A simple, protein-packed dish combining hard-boiled eggs with natural tuna and fresh herbs. This meal supports muscle maintenance, brain function, and heart health—perfect as a snack, appetizer, or light lunch.


Preparation Time

  • Prep time: 10 minutes
  • Cooking time: 10 minutes
  • Total time: 20 minutes
  • Servings: 4 (2 halves per person)

Ingredients

  • 4 large eggs
  • 1 can (120 g) natural tuna in water or olive oil, drained
  • 1 tablespoon plain Greek yogurt or mashed avocado
  • 1 teaspoon Dijon mustard (optional)
  • 1 tablespoon finely chopped parsley or chives
  • Sea salt and black pepper to taste
  • Optional: squeeze of lemon juice


Instructions

  1. Place eggs in a saucepan, cover with cold water, and bring to a boil.
  2. Once boiling, reduce heat and simmer for 9–10 minutes. Transfer to cold water to cool, then peel.
  3. Cut eggs in half lengthwise. Remove yolks and place in a bowl.
  4. Add tuna, yogurt or avocado, mustard (if using), herbs, and seasonings to the yolks. Mix until smooth.
  5. Spoon the mixture into the egg white halves. Garnish with extra herbs if desired. Serve chilled or at room temperature.

Estimated Nutritional Value (Per Serving: 2 halves)

NutrientApproximate Value
Calories~150 kcal
Protein~14 g
Fat~9 g (mostly unsaturated)
Carbohydrates~1 g
Fiber~0.5 g
Omega-3s~400–600 mg
Vitamin B12~60% DV
Selenium~70% DV
Choline~130 mg (~25% DV)
Iron~8% DV

Health Benefits

1. Supports lean muscle and satiety

Eggs and tuna are both rich in complete proteins, supporting muscle repair and keeping you fuller longer.
Reference: Layman DK. (2009). Protein in weight management and muscle health. Journal of Nutrition.

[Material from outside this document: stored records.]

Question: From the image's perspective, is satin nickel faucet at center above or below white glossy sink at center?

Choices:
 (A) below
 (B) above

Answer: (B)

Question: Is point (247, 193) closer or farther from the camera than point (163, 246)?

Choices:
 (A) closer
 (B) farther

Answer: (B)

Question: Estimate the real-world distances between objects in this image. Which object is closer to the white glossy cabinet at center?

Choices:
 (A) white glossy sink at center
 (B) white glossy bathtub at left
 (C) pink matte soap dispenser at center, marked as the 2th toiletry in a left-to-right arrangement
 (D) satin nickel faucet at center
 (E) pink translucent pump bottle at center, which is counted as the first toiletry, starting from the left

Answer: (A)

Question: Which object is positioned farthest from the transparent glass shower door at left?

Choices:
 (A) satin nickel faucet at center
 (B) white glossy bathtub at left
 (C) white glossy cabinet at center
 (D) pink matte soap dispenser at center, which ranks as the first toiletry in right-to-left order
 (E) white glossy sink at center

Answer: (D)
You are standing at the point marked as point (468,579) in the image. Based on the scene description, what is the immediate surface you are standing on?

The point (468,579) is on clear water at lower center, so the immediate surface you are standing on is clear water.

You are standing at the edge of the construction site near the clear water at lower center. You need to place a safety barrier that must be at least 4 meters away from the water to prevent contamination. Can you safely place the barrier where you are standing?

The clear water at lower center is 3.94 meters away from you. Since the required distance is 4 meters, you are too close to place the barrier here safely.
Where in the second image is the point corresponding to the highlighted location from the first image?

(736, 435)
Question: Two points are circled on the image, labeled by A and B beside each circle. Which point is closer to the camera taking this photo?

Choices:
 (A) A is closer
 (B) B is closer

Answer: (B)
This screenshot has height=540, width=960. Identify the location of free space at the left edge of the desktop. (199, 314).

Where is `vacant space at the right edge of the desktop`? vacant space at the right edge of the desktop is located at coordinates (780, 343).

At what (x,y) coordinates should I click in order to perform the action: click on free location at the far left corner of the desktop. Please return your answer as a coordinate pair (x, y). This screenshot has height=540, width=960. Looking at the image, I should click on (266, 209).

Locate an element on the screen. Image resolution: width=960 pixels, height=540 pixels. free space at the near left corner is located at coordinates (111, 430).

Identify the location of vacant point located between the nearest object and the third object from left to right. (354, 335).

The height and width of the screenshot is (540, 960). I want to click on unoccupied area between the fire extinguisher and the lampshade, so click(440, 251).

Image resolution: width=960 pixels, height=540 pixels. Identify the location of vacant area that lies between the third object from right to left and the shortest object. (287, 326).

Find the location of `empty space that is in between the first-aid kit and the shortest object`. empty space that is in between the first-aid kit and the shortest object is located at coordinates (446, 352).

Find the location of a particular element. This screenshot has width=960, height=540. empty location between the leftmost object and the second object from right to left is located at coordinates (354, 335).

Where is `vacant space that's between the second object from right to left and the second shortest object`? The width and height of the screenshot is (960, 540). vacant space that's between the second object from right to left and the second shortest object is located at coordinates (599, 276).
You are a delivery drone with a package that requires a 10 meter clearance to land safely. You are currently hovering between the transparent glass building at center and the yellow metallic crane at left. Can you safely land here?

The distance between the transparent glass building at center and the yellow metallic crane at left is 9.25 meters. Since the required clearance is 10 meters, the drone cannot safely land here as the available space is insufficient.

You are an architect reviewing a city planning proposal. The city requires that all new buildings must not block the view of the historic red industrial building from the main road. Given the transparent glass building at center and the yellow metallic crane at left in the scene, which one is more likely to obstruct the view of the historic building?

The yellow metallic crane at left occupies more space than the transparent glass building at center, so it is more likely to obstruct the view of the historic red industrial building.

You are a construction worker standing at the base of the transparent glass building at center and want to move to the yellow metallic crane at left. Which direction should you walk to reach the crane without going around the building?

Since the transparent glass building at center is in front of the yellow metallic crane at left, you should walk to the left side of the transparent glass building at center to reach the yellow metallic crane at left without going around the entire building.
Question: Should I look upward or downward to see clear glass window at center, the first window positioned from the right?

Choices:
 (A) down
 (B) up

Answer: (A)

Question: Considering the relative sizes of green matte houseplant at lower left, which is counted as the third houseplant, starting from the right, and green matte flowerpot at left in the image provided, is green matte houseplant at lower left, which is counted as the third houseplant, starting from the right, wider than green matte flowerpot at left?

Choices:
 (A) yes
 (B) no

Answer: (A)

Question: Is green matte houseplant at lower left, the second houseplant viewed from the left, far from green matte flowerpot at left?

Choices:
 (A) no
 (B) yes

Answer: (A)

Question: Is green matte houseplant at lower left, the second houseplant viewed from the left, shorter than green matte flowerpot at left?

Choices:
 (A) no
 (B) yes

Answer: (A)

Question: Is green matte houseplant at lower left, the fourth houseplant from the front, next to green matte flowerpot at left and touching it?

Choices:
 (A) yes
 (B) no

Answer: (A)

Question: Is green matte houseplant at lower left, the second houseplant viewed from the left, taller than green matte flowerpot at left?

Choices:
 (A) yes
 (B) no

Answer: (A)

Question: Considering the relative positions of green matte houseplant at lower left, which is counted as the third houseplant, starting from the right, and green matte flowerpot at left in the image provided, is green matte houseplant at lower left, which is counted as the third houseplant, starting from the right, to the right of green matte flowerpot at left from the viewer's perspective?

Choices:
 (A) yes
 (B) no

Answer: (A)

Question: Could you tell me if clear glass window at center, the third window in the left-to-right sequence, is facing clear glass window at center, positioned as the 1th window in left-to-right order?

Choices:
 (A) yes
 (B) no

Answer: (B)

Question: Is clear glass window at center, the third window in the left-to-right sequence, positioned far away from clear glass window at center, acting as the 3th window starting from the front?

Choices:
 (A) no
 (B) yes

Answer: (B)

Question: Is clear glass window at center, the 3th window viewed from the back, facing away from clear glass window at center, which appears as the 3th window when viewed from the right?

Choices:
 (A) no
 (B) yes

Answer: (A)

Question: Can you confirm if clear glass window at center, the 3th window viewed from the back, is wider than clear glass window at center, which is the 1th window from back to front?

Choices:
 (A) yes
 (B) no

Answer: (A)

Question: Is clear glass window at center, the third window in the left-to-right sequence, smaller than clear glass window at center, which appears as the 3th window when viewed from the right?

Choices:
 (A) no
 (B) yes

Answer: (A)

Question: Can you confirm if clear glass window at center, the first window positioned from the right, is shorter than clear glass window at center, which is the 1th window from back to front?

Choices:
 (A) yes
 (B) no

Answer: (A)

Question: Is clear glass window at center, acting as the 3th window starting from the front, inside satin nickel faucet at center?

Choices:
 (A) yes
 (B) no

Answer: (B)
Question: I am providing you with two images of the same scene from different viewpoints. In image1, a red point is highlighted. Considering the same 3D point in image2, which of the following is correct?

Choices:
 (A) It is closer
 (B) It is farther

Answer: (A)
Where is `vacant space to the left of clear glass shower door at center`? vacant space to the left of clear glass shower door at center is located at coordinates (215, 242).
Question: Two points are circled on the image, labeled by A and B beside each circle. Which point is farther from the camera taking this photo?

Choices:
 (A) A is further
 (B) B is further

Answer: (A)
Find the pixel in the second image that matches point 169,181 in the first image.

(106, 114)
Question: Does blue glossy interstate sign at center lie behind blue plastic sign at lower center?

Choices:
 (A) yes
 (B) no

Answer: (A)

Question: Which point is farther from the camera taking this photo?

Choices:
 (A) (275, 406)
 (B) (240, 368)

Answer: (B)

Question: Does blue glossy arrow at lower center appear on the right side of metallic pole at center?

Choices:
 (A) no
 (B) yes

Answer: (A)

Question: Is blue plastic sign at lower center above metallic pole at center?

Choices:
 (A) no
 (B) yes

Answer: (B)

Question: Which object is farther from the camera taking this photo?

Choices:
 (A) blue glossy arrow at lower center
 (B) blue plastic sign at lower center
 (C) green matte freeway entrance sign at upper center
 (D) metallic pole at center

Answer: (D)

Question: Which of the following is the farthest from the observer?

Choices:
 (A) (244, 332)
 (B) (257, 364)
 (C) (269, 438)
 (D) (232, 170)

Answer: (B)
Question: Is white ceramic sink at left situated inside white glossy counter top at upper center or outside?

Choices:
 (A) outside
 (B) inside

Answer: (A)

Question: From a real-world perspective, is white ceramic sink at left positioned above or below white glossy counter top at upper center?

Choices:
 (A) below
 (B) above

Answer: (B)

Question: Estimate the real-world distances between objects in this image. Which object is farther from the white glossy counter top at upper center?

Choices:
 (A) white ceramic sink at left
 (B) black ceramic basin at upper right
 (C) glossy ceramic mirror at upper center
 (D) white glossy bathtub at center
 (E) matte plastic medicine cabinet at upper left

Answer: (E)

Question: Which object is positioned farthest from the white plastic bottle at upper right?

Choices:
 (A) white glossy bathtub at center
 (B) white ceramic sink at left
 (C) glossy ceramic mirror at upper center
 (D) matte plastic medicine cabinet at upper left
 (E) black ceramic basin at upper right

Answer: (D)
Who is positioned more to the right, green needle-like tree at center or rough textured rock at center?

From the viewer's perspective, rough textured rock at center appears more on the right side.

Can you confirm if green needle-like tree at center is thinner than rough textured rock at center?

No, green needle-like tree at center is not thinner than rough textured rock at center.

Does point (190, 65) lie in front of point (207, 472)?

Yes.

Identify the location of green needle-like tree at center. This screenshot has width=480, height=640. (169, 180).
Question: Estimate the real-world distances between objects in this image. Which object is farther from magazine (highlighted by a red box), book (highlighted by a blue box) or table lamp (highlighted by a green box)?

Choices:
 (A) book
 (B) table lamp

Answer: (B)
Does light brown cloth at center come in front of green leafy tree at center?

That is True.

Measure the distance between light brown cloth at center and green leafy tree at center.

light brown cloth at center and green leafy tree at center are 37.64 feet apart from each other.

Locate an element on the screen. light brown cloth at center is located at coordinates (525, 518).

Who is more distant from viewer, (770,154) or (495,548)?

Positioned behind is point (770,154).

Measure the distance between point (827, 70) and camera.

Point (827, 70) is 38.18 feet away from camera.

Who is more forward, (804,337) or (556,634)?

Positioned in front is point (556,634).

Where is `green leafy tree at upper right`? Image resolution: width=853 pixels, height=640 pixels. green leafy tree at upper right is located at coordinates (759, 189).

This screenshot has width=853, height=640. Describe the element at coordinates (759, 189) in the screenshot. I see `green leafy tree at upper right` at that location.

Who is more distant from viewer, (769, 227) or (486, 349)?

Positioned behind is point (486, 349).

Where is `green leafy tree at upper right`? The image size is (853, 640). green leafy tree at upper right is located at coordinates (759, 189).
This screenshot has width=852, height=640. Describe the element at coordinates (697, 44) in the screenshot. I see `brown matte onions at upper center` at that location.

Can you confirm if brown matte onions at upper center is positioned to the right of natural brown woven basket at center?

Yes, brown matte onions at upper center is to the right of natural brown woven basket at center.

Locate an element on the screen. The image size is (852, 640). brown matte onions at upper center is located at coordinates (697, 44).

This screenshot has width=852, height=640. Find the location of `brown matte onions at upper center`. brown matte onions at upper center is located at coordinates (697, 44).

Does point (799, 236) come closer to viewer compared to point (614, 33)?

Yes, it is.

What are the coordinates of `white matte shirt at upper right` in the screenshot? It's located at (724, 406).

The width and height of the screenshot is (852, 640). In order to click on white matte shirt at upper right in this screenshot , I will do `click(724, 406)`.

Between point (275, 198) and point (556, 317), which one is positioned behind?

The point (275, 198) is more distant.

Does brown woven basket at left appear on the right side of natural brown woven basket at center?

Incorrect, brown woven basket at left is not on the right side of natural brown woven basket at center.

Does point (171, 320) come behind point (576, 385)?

2. Brain and nervous system support

Egg yolks provide choline, essential for cognitive function, while tuna delivers vitamin B12, important for nerve health.
Source: Zeisel SH. (2006). Choline: essential for brain development. Nutrition Reviews.


3. Promotes cardiovascular health

Tuna, especially when packed in olive oil or water, contains omega-3 fatty acids that help reduce blood triglycerides and inflammation.
Study: Calder PC. (2020). Omega-3 fatty acids and cardiovascular outcomes. BMJ Nutrition.


Tips for Best Results

  • Use natural tuna in water or olive oil, with no added salt or preservatives.
  • Cool eggs quickly after boiling for easy peeling.
  • Choose Greek yogurt or avocado as a healthy alternative to mayonnaise.
  • Use herbs and lemon juice for brightness without adding sodium.
  • Serve on a bed of greens or cucumber slices for a fiber boost.